Análisis Cuantitativo Avanzado

Detección de Pump & Dump con Machine Learning

Características del Modelo

import pandas as pd
import numpy as np
from sklearn.ensemble import RandomForestClassifier
from sklearn.model_selection import train_test_split
from sklearn.metrics import classification_report

class PumpDumpDetector:
    def __init__(self):
        self.model = RandomForestClassifier(
            n_estimators=200,
            max_depth=15,
            min_samples_split=10,
            random_state=42
        )
        self.feature_columns = []
        self.is_trained = False
        
    def create_features(self, df):
        """Crear features para detectar pump & dump"""
        features = pd.DataFrame(index=df.index)
        
        # Price-based features
        features['price_change_1d'] = df['close'].pct_change()
        features['price_change_3d'] = df['close'].pct_change(3)
        features['price_change_5d'] = df['close'].pct_change(5)
        features['price_volatility_5d'] = df['close'].pct_change().rolling(5).std()
        
        # Volume-based features
        features['volume_ratio_1d'] = df['volume'] / df['volume'].rolling(20).mean()
        features['volume_spike'] = (features['volume_ratio_1d'] > 5).astype(int)
        features['volume_trend_3d'] = df['volume'].rolling(3).mean() / df['volume'].rolling(10).mean()
        
        # Technical indicators
        features['rsi_14'] = self.calculate_rsi(df['close'], 14)
        features['distance_from_sma20'] = (df['close'] - df['close'].rolling(20).mean()) / df['close'].rolling(20).mean()
        features['bb_position'] = self.calculate_bollinger_position(df['close'])
        
        # Pattern-based features
        features['consecutive_green_days'] = self.count_consecutive_green(df)
        features['gap_up'] = ((df['open'] - df['close'].shift(1)) / df['close'].shift(1) > 0.10).astype(int)
        features['failed_breakout'] = self.detect_failed_breakout(df)
        
        # Momentum features
        features['momentum_5d'] = df['close'] / df['close'].shift(5) - 1
        features['acceleration'] = features['price_change_1d'] - features['price_change_1d'].shift(1)

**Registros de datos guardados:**
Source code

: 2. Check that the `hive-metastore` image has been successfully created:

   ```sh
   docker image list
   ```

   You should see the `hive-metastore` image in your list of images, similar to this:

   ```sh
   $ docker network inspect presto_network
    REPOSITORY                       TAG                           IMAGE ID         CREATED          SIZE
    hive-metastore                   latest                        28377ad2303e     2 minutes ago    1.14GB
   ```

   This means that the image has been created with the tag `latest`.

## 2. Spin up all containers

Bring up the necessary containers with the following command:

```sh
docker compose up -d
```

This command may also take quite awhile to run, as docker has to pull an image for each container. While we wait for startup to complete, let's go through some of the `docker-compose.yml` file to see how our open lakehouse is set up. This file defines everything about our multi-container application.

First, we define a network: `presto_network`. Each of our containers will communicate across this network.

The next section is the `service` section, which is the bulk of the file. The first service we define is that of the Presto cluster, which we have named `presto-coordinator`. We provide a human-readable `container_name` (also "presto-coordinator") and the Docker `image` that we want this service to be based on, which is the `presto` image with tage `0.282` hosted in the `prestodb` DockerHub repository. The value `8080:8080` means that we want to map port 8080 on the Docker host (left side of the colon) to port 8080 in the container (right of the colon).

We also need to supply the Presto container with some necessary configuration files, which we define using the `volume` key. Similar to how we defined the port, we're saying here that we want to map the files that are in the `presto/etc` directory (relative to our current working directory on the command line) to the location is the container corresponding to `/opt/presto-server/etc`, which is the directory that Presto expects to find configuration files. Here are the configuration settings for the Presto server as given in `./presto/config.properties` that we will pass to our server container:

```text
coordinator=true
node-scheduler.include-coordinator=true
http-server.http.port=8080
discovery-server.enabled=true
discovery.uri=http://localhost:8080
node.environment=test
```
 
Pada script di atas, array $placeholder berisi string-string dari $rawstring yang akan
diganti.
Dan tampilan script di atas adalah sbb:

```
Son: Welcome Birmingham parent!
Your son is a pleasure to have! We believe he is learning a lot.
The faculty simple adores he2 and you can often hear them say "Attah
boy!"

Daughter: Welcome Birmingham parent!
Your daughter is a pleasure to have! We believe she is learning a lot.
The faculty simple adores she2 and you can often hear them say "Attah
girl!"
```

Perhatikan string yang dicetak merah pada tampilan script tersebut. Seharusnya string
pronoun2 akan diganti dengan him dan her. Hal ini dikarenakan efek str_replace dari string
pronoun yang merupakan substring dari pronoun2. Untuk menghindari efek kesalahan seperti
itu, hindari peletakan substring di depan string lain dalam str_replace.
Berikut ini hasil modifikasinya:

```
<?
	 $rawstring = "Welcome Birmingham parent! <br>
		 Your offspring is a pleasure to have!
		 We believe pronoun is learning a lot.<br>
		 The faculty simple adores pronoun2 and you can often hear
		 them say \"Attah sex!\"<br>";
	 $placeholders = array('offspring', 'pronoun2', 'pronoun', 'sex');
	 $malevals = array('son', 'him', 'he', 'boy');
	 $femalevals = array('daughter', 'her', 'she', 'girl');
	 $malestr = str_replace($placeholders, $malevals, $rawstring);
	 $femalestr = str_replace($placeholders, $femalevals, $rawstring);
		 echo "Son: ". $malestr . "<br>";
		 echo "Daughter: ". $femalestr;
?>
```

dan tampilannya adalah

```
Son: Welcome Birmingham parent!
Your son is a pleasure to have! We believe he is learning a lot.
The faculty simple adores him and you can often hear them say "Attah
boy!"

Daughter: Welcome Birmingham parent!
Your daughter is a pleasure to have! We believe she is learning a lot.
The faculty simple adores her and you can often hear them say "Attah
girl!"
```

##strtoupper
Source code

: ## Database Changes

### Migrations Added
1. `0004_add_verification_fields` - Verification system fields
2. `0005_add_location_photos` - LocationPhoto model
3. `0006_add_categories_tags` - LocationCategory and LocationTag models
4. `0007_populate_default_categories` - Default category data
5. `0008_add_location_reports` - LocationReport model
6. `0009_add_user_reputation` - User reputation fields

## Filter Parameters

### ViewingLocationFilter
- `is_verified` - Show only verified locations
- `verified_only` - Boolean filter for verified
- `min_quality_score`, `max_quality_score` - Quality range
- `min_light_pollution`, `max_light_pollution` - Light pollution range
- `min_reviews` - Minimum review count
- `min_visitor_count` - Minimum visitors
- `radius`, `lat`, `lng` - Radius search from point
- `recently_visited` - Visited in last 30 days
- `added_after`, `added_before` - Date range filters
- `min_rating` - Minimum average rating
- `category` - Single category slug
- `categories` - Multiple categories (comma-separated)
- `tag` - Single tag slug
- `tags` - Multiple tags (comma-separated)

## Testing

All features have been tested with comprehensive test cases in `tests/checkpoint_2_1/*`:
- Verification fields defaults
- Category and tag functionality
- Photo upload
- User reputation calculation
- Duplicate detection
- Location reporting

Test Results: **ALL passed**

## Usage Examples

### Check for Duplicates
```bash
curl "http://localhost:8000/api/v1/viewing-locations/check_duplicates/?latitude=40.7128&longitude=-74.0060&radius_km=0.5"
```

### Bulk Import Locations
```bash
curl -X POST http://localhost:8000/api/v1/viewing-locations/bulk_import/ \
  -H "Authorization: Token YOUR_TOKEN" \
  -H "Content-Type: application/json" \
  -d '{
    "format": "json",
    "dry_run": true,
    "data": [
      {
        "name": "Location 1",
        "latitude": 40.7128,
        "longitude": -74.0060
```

**Instrucciones de trabajo:**
[1] Por favor, reproduce el fragmento del texto sobre detección de pump & dump comprendido entre "# Price-based features" y "df['volume'].rolling(3).mean() / df['volume'].rolling(10).mean()", ambos incluidos.
[2] Para cada afirmación, indica con sí o no si concuerda con el texto sobre detección de pump & dump, y cita las palabras del texto que lo deciden. (a) El clasificador se configura con 200 estimadores. (b) La profundidad máxima de los árboles es 20. (c) La característica volume_spike vale 1 cuando la razón de volumen diaria supera 5.

**Lista de respuestas:**
[1]
# Price-based features
        features['price_change_1d'] = df['close'].pct_change()
        features['price_change_3d'] = df['close'].pct_change(3)
        features['price_change_5d'] = df['close'].pct_change(5)
        features['price_volatility_5d'] = df['close'].pct_change().rolling(5).std()
        
        # Volume-based features
        features['volume_ratio_1d'] = df['volume'] / df['volume'].rolling(20).mean()
        features['volume_spike'] = (features['volume_ratio_1d'] > 5).astype(int)
        features['volume_trend_3d'] = df['volume'].rolling(3).mean() / df['volume'].rolling(10).mean()

[2]
(a) Sí: "n_estimators=200".
(b) No: "max_depth=15".
(c) Sí: "features['volume_spike'] = (features['volume_ratio_1d'] > 5).astype(int)".